* **Exercise goal**:
Copy out the items below with every "web framework" changed to "web toolkit", leaving the rest untouched.
Content starts
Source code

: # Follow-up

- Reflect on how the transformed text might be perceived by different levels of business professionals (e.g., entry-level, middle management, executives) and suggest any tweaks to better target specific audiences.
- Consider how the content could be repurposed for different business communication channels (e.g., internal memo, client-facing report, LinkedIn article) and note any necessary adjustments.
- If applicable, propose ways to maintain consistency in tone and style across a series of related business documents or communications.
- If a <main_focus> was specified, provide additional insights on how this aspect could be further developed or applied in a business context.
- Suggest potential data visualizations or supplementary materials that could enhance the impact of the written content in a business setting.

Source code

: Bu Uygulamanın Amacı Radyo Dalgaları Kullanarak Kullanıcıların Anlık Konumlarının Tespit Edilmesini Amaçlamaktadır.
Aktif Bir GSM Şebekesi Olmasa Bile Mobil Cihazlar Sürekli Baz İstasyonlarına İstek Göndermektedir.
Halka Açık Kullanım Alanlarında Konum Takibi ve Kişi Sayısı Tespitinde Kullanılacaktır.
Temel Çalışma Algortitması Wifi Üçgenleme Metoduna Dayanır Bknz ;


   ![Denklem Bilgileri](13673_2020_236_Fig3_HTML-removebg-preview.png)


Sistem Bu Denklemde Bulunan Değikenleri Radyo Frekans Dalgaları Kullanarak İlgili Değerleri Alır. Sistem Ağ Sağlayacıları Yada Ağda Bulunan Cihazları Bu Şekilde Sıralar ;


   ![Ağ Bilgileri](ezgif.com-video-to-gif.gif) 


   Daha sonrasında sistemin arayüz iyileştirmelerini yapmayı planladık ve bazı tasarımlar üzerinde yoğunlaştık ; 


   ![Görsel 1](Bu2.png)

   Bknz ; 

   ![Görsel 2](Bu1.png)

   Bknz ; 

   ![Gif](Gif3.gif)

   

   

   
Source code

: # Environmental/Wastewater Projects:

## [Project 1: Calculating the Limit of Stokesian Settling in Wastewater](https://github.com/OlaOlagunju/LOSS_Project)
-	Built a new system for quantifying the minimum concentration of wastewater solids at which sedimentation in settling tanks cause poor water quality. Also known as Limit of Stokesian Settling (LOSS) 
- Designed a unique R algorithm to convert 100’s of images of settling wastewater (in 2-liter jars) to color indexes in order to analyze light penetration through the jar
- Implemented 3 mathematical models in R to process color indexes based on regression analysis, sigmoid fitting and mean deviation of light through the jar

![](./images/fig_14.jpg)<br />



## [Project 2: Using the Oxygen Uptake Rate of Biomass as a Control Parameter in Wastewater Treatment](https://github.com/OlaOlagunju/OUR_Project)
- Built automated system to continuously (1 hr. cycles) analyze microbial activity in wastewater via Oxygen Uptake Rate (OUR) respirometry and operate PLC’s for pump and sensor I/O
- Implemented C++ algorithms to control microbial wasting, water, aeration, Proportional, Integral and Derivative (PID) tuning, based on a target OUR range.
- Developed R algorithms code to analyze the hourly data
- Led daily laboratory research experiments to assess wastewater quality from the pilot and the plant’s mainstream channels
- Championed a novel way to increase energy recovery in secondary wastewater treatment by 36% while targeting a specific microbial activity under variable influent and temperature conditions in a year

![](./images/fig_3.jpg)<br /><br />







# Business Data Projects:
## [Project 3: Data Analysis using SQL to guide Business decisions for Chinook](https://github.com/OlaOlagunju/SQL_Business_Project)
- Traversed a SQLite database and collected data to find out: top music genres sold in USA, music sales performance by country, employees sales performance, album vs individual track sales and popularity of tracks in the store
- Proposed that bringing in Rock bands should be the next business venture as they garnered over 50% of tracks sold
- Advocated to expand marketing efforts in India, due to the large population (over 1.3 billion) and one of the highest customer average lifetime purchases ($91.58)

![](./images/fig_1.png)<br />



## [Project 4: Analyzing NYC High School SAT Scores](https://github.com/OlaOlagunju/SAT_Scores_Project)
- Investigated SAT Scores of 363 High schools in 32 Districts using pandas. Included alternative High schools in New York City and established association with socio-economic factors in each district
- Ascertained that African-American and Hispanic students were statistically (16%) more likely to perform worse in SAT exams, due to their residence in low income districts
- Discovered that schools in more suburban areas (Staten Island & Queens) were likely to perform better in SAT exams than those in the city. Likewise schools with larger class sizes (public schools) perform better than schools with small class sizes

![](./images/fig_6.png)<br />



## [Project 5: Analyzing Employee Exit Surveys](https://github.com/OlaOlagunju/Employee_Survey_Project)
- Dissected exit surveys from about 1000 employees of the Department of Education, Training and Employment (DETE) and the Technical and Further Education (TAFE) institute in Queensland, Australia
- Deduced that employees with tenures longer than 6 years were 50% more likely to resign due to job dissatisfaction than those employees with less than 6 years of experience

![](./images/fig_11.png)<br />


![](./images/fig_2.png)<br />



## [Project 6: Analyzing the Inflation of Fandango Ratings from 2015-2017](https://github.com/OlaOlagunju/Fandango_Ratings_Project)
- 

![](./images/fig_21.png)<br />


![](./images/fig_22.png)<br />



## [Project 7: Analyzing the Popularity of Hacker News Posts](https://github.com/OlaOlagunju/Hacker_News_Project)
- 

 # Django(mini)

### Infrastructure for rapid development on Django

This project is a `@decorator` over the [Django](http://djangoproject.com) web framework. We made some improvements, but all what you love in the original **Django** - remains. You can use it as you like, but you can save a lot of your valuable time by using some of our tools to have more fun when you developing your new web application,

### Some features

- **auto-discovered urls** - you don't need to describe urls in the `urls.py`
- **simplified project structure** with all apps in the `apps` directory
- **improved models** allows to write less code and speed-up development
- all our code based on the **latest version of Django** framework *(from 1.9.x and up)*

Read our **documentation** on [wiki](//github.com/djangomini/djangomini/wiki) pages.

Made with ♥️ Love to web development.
Content ends
* **Exercise response**:
Source code

: # Follow-up

- Reflect on how the transformed text might be perceived by different levels of business professionals (e.g., entry-level, middle management, executives) and suggest any tweaks to better target specific audiences.
- Consider how the content could be repurposed for different business communication channels (e.g., internal memo, client-facing report, LinkedIn article) and note any necessary adjustments.
- If applicable, propose ways to maintain consistency in tone and style across a series of related business documents or communications.
- If a <main_focus> was specified, provide additional insights on how this aspect could be further developed or applied in a business context.
- Suggest potential data visualizations or supplementary materials that could enhance the impact of the written content in a business setting.

Source code

: Bu Uygulamanın Amacı Radyo Dalgaları Kullanarak Kullanıcıların Anlık Konumlarının Tespit Edilmesini Amaçlamaktadır.
Aktif Bir GSM Şebekesi Olmasa Bile Mobil Cihazlar Sürekli Baz İstasyonlarına İstek Göndermektedir.
Halka Açık Kullanım Alanlarında Konum Takibi ve Kişi Sayısı Tespitinde Kullanılacaktır.
Temel Çalışma Algortitması Wifi Üçgenleme Metoduna Dayanır Bknz ;


   ![Denklem Bilgileri](13673_2020_236_Fig3_HTML-removebg-preview.png)


Sistem Bu Denklemde Bulunan Değikenleri Radyo Frekans Dalgaları Kullanarak İlgili Değerleri Alır. Sistem Ağ Sağlayacıları Yada Ağda Bulunan Cihazları Bu Şekilde Sıralar ;


   ![Ağ Bilgileri](ezgif.com-video-to-gif.gif) 


   Daha sonrasında sistemin arayüz iyileştirmelerini yapmayı planladık ve bazı tasarımlar üzerinde yoğunlaştık ; 


   ![Görsel 1](Bu2.png)

   Bknz ; 

   ![Görsel 2](Bu1.png)

   Bknz ; 

   ![Gif](Gif3.gif)

   

   

   
Source code

: # Environmental/Wastewater Projects:

## [Project 1: Calculating the Limit of Stokesian Settling in Wastewater](https://github.com/OlaOlagunju/LOSS_Project)
-	Built a new system for quantifying the minimum concentration of wastewater solids at which sedimentation in settling tanks cause poor water quality. Also known as Limit of Stokesian Settling (LOSS) 
- Designed a unique R algorithm to convert 100’s of images of settling wastewater (in 2-liter jars) to color indexes in order to analyze light penetration through the jar
- Implemented 3 mathematical models in R to process color indexes based on regression analysis, sigmoid fitting and mean deviation of light through the jar

![](./images/fig_14.jpg)<br />



## [Project 2: Using the Oxygen Uptake Rate of Biomass as a Control Parameter in Wastewater Treatment](https://github.com/OlaOlagunju/OUR_Project)
- Built automated system to continuously (1 hr. cycles) analyze microbial activity in wastewater via Oxygen Uptake Rate (OUR) respirometry and operate PLC’s for pump and sensor I/O
- Implemented C++ algorithms to control microbial wasting, water, aeration, Proportional, Integral and Derivative (PID) tuning, based on a target OUR range.
- Developed R algorithms code to analyze the hourly data
- Led daily laboratory research experiments to assess wastewater quality from the pilot and the plant’s mainstream channels
- Championed a novel way to increase energy recovery in secondary wastewater treatment by 36% while targeting a specific microbial activity under variable influent and temperature conditions in a year

![](./images/fig_3.jpg)<br /><br />







# Business Data Projects:
## [Project 3: Data Analysis using SQL to guide Business decisions for Chinook](https://github.com/OlaOlagunju/SQL_Business_Project)
- Traversed a SQLite database and collected data to find out: top music genres sold in USA, music sales performance by country, employees sales performance, album vs individual track sales and popularity of tracks in the store
- Proposed that bringing in Rock bands should be the next business venture as they garnered over 50% of tracks sold
- Advocated to expand marketing efforts in India, due to the large population (over 1.3 billion) and one of the highest customer average lifetime purchases ($91.58)

![](./images/fig_1.png)<br />



## [Project 4: Analyzing NYC High School SAT Scores](https://github.com/OlaOlagunju/SAT_Scores_Project)
- Investigated SAT Scores of 363 High schools in 32 Districts using pandas. Included alternative High schools in New York City and established association with socio-economic factors in each district
- Ascertained that African-American and Hispanic students were statistically (16%) more likely to perform worse in SAT exams, due to their residence in low income districts
- Discovered that schools in more suburban areas (Staten Island & Queens) were likely to perform better in SAT exams than those in the city. Likewise schools with larger class sizes (public schools) perform better than schools with small class sizes

![](./images/fig_6.png)<br />



## [Project 5: Analyzing Employee Exit Surveys](https://github.com/OlaOlagunju/Employee_Survey_Project)
- Dissected exit surveys from about 1000 employees of the Department of Education, Training and Employment (DETE) and the Technical and Further Education (TAFE) institute in Queensland, Australia
- Deduced that employees with tenures longer than 6 years were 50% more likely to resign due to job dissatisfaction than those employees with less than 6 years of experience

![](./images/fig_11.png)<br />


![](./images/fig_2.png)<br />



## [Project 6: Analyzing the Inflation of Fandango Ratings from 2015-2017](https://github.com/OlaOlagunju/Fandango_Ratings_Project)
- 

![](./images/fig_21.png)<br />


![](./images/fig_22.png)<br />



## [Project 7: Analyzing the Popularity of Hacker News Posts](https://github.com/OlaOlagunju/Hacker_News_Project)
- 

 # Django(mini)

### Infrastructure for rapid development on Django

This project is a `@decorator` over the [Django](http://djangoproject.com) web toolkit. We made some improvements, but all what you love in the original **Django** - remains. You can use it as you like, but you can save a lot of your valuable time by using some of our tools to have more fun when you developing your new web application,

### Some features

- **auto-discovered urls** - you don't need to describe urls in the `urls.py`
- **simplified project structure** with all apps in the `apps` directory
- **improved models** allows to write less code and speed-up development
- all our code based on the **latest version of Django** framework *(from 1.9.x and up)*

Read our **documentation** on [wiki](//github.com/djangomini/djangomini/wiki) pages.

Made with ♥️ Love to web development.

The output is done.